If a line below contains the string "listed", return that line.

[Rendered images with source text]
[Start of section]

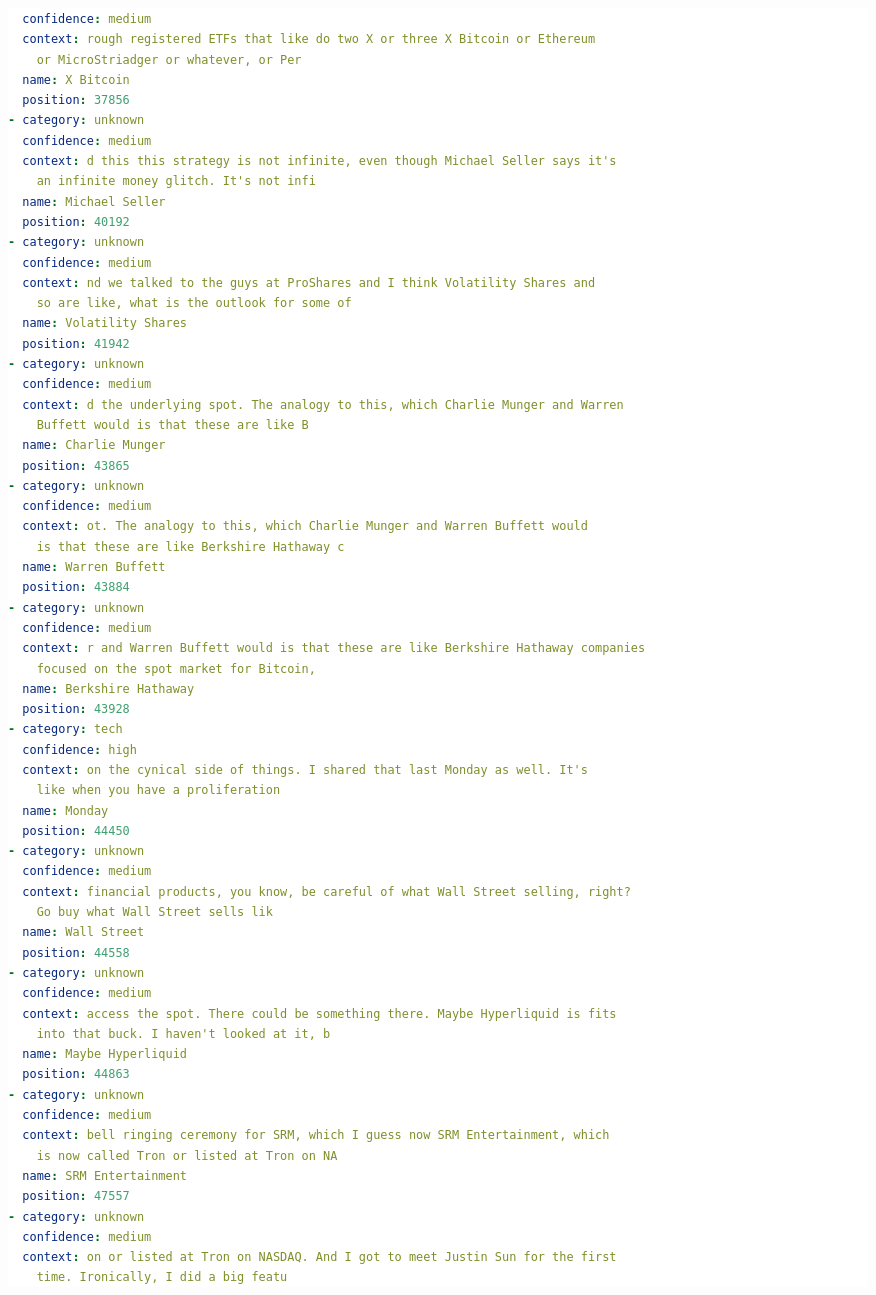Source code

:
 ```yaml
  confidence: medium
  context: rough registered ETFs that like do two X or three X Bitcoin or Ethereum
    or MicroStriadger or whatever, or Per
  name: X Bitcoin
  position: 37856
- category: unknown
  confidence: medium
  context: d this this strategy is not infinite, even though Michael Seller says it's
    an infinite money glitch. It's not infi
  name: Michael Seller
  position: 40192
- category: unknown
  confidence: medium
  context: nd we talked to the guys at ProShares and I think Volatility Shares and
    so are like, what is the outlook for some of
  name: Volatility Shares
  position: 41942
- category: unknown
  confidence: medium
  context: d the underlying spot. The analogy to this, which Charlie Munger and Warren
    Buffett would is that these are like B
  name: Charlie Munger
  position: 43865
- category: unknown
  confidence: medium
  context: ot. The analogy to this, which Charlie Munger and Warren Buffett would
    is that these are like Berkshire Hathaway c
  name: Warren Buffett
  position: 43884
- category: unknown
  confidence: medium
  context: r and Warren Buffett would is that these are like Berkshire Hathaway companies
    focused on the spot market for Bitcoin,
  name: Berkshire Hathaway
  position: 43928
- category: tech
  confidence: high
  context: on the cynical side of things. I shared that last Monday as well. It's
    like when you have a proliferation
  name: Monday
  position: 44450
- category: unknown
  confidence: medium
  context: financial products, you know, be careful of what Wall Street selling, right?
    Go buy what Wall Street sells lik
  name: Wall Street
  position: 44558
- category: unknown
  confidence: medium
  context: access the spot. There could be something there. Maybe Hyperliquid is fits
    into that buck. I haven't looked at it, b
  name: Maybe Hyperliquid
  position: 44863
- category: unknown
  confidence: medium
  context: bell ringing ceremony for SRM, which I guess now SRM Entertainment, which
    is now called Tron or listed at Tron on NA
  name: SRM Entertainment
  position: 47557
- category: unknown
  confidence: medium
  context: on or listed at Tron on NASDAQ. And I got to meet Justin Sun for the first
    time. Ironically, I did a big featu
```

[End of section]

Written answer:
    is now called Tron or listed at Tron on NA
  context: on or listed at Tron on NASDAQ. And I got to meet Justin Sun for the first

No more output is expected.